Gauge invariance of light-matter interactions in first-principle tight-binding models

TL;DR

This paper investigates gauge invariance in first-principle tight-binding models for light-matter interactions, demonstrating that the dipole gauge offers more accurate results and that enforcing sum rules can correct velocity gauge deficiencies.

Contribution

It compares velocity and dipole gauges in TB models, showing how to enforce gauge invariance and improve accuracy using sum rules.

Findings

Dipole gauge yields more accurate optical responses.

Enforcing sum rules corrects velocity gauge deficiencies.

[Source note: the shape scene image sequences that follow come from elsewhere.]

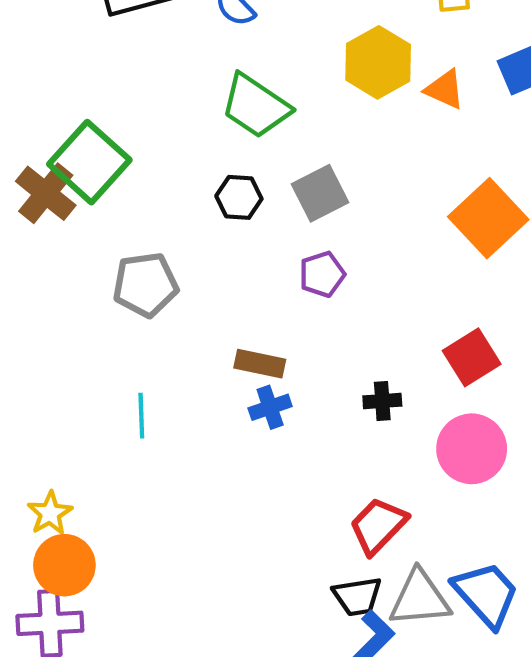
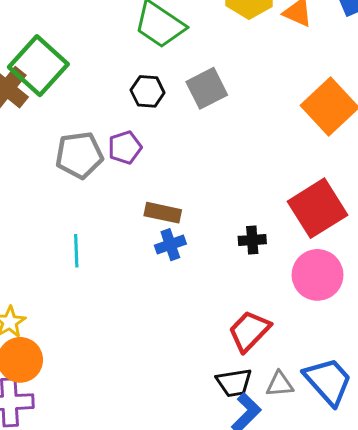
purple pentagon: (322, 274) -> (125, 147), moved
red square: (472, 357) -> (318, 208), size x1.4
gray triangle: (420, 598) -> (280, 384), size x0.6

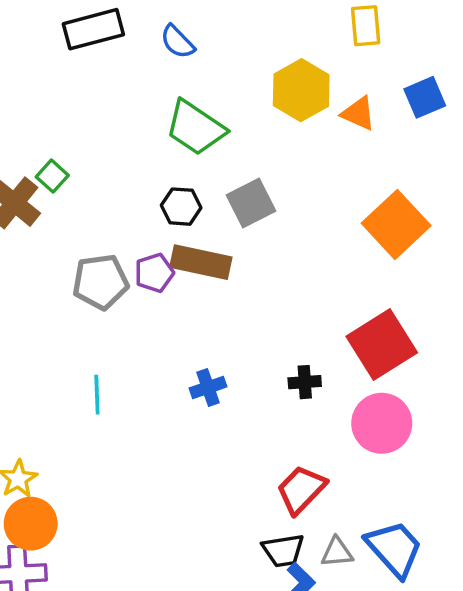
green square: (38, 66) -> (52, 176), size x0.5
brown rectangle: (163, 213) -> (201, 262), moved, size x1.4

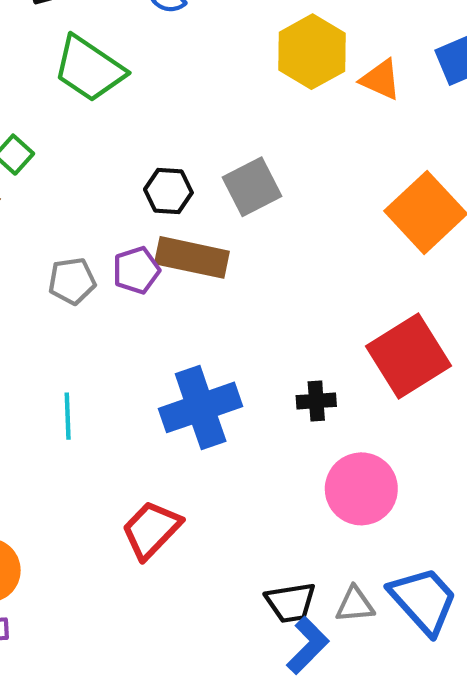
green trapezoid: (195, 128) -> (89, 69), moved
gray pentagon: (101, 282) -> (72, 281), size x0.7
blue cross: (208, 387) -> (201, 407), size x1.8
pink circle: (382, 423) -> (361, 489), moved
red trapezoid: (301, 490) -> (151, 530), moved

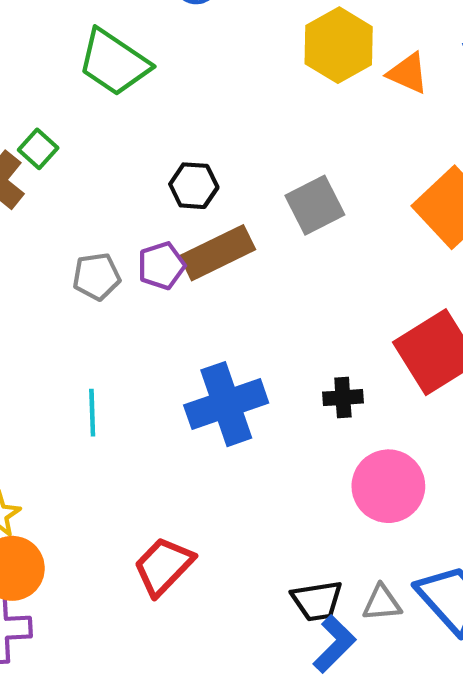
gray square: (252, 187) -> (315, 205), moved
brown rectangle: (192, 257) -> (218, 253), turned -38
red trapezoid: (151, 530) -> (164, 566), moved

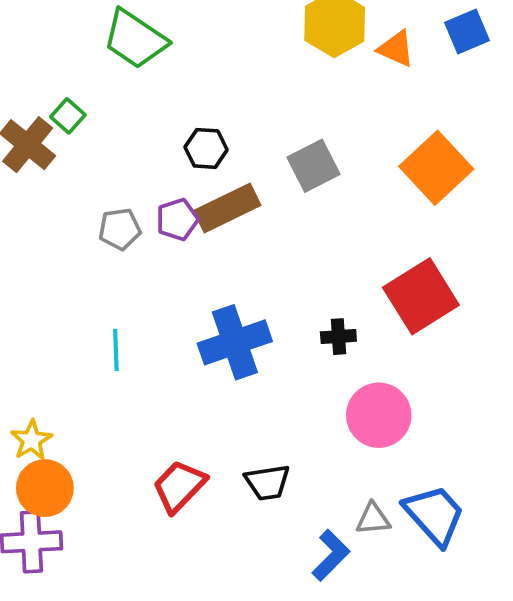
black trapezoid: (317, 601) -> (267, 482), moved

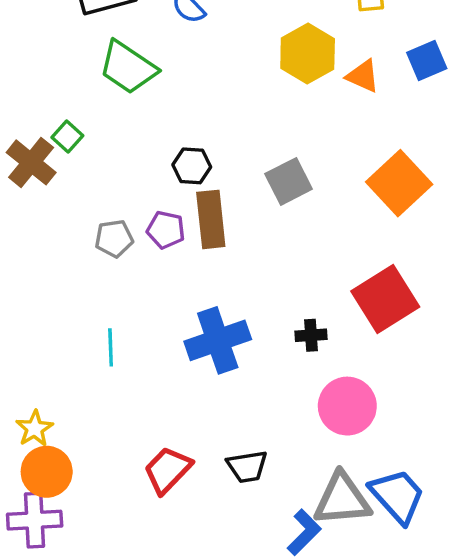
brown rectangle: (227, 208) -> (211, 219), turned -70
purple pentagon: (177, 219) -> (166, 230), turned 30
gray triangle: (373, 519) -> (342, 499), size x1.8

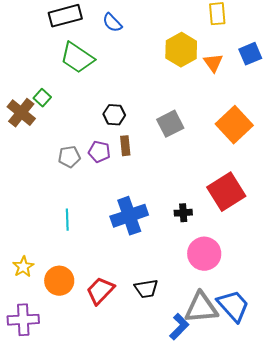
orange triangle: (363, 76) -> (213, 63), turned 30
brown rectangle: (211, 219) -> (125, 146), size x0.6
orange circle: (47, 472) -> (59, 281), moved

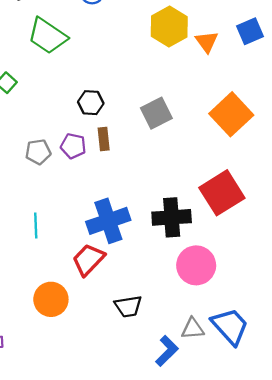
black cross: (183, 213) -> (172, 217), size x1.8
orange circle: (59, 281) -> (51, 299), moved
red trapezoid: (100, 291) -> (88, 260), moved
gray triangle: (201, 308) -> (193, 329), size x0.6

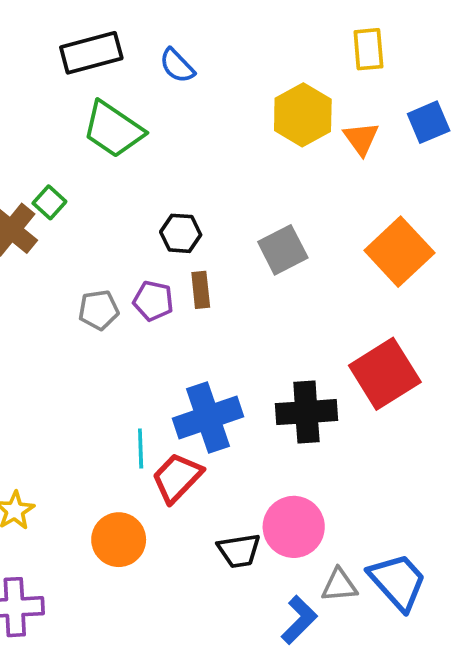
cyan line: (36, 226) -> (141, 448), moved
pink circle: (196, 265) -> (294, 527), moved

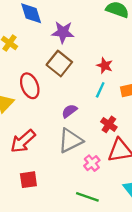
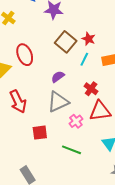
brown square: (59, 63) -> (66, 42), moved
red arrow: (23, 141) -> (18, 101), turned -75
red square: (28, 180) -> (40, 133), moved

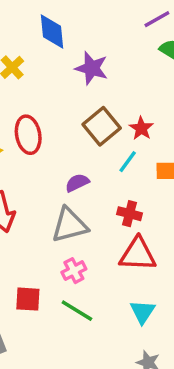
red cross: (91, 89) -> (130, 214), turned -32
pink cross: (76, 121) -> (74, 271), moved
red square: (40, 133) -> (28, 299), moved

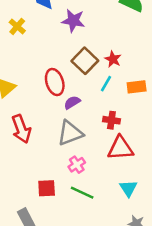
red ellipse: (28, 135) -> (55, 82), moved

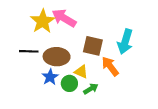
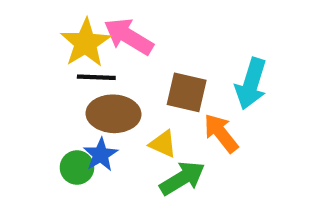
black line: (29, 51) -> (96, 77), moved
green circle: (69, 83) -> (77, 168), moved
green arrow: (91, 89) -> (182, 178), size x1.5

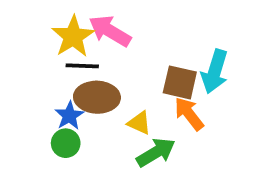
brown square: (187, 92) -> (180, 82), moved
blue star: (101, 155) -> (69, 116), moved

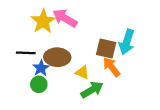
black line: (82, 66) -> (26, 53), moved

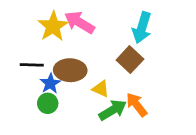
cyan arrow: (127, 42) -> (142, 28), moved
brown square: (106, 48) -> (130, 60), turned 30
orange arrow: (112, 67) -> (137, 105), moved

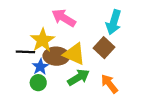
yellow star: (53, 26) -> (42, 40), moved
yellow triangle: (101, 89) -> (74, 54), moved, size x1.6
green arrow: (113, 110) -> (79, 77), moved

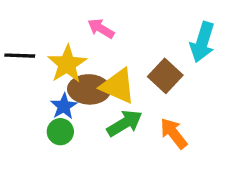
pink arrow: (64, 18) -> (101, 29), size x0.7
cyan arrow: (114, 22) -> (202, 42), moved
black line: (25, 52) -> (20, 56), moved

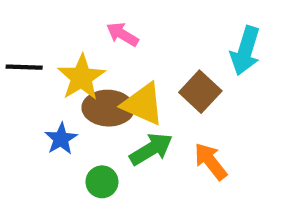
blue star: (64, 106) -> (61, 139), moved
green circle: (60, 132) -> (102, 182), moved

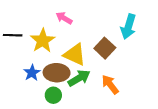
brown ellipse: (108, 108) -> (57, 73), moved

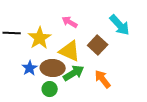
pink arrow: (64, 18) -> (70, 22), moved
cyan arrow: (128, 27) -> (120, 25), turned -60

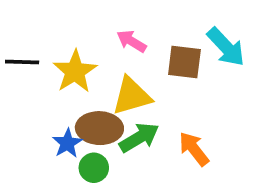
brown square: (98, 45) -> (184, 62), moved, turned -36
yellow triangle: (70, 51) -> (132, 96), turned -40
blue star: (30, 68) -> (67, 143), moved

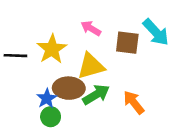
black line: (22, 62) -> (15, 56), moved
green circle: (94, 168) -> (51, 117), moved

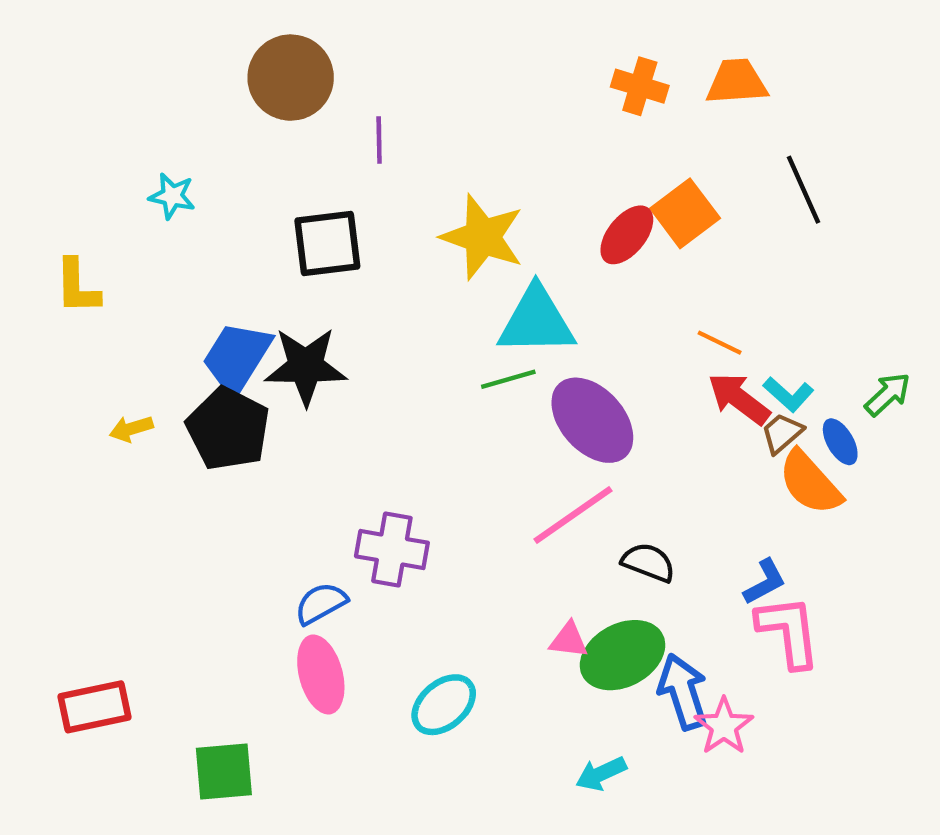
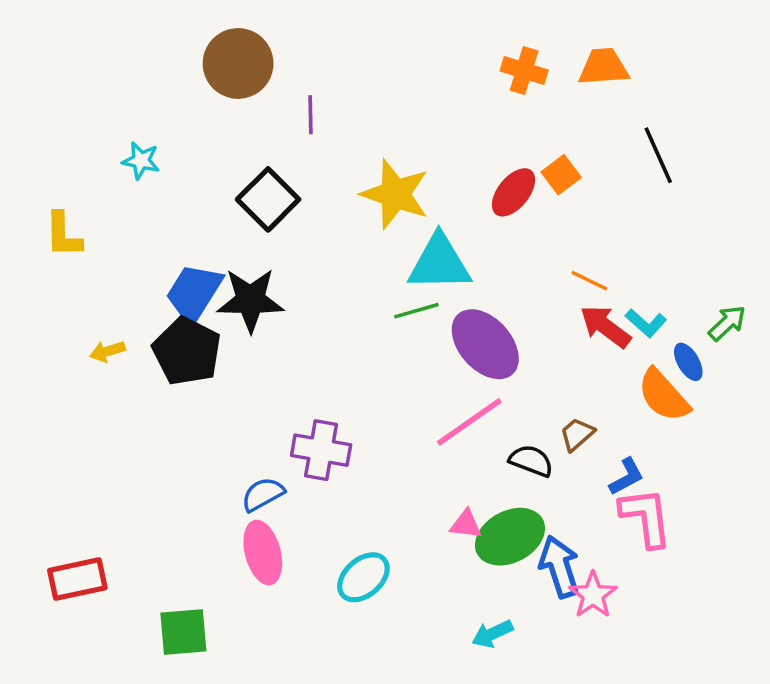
orange square: (685, 213) -> (561, 175), size x0.7
black square: (327, 243) -> (268, 199), turned -38
brown trapezoid: (782, 433) -> (577, 434), moved

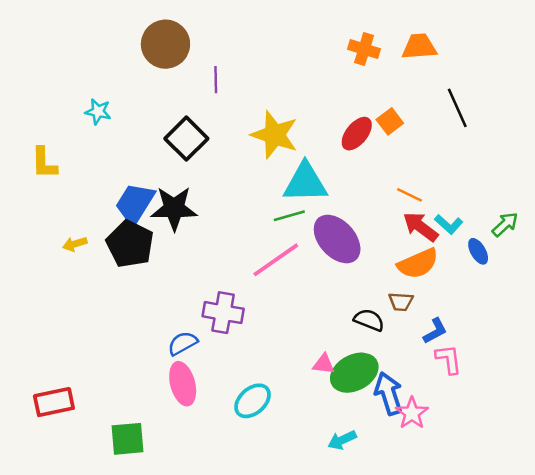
orange semicircle: (664, 395) -> (418, 264), moved, turned -72
pink line: (469, 422) -> (276, 260), moved
brown trapezoid: (577, 434) -> (401, 302), turned -135
pink L-shape: (646, 517) -> (449, 359), size x0.7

Gauge invariance can be achieved in TB models through sum rule enforcement.

Abstract

We study the different ways of introducing light-matter interaction in first-principle tight-binding (TB) models. The standard way of describing optical properties is the velocity gauge, defined by linear coupling to the vector potential. In finite systems a transformation to represent the electromagnetic radiation by the electric field instead is possible, albeit subtleties arise in periodic systems. The resulting dipole gauge is a multi-orbital generalization of Peierl's substitution. In this work, we investigate accuracy of both pathways, with particular emphasis on gauge invariance, for TB models constructed from maximally localized Wannier functions. Focusing on paradigmatic two-dimensional materials, we construct first-principle models and calculate the response to electromagnetic fields in linear response and for strong excitations. Benchmarks against fully converged first-principle calculations allow for ascertaining the accuracy of the TB models. We find that the dipole gauge provides a more accurate description than the velocity gauge in all cases. The main deficiency of the velocity gauge is an imperfect cancellation of paramagnetic and diamagnetic current. Formulating a corresponding sum rule however provides a way to explicitly enforce this cancellation. This procedure corrects the TB models in the velocity gauge, yielding excellent agreement with dipole gauge and thus gauge invariance.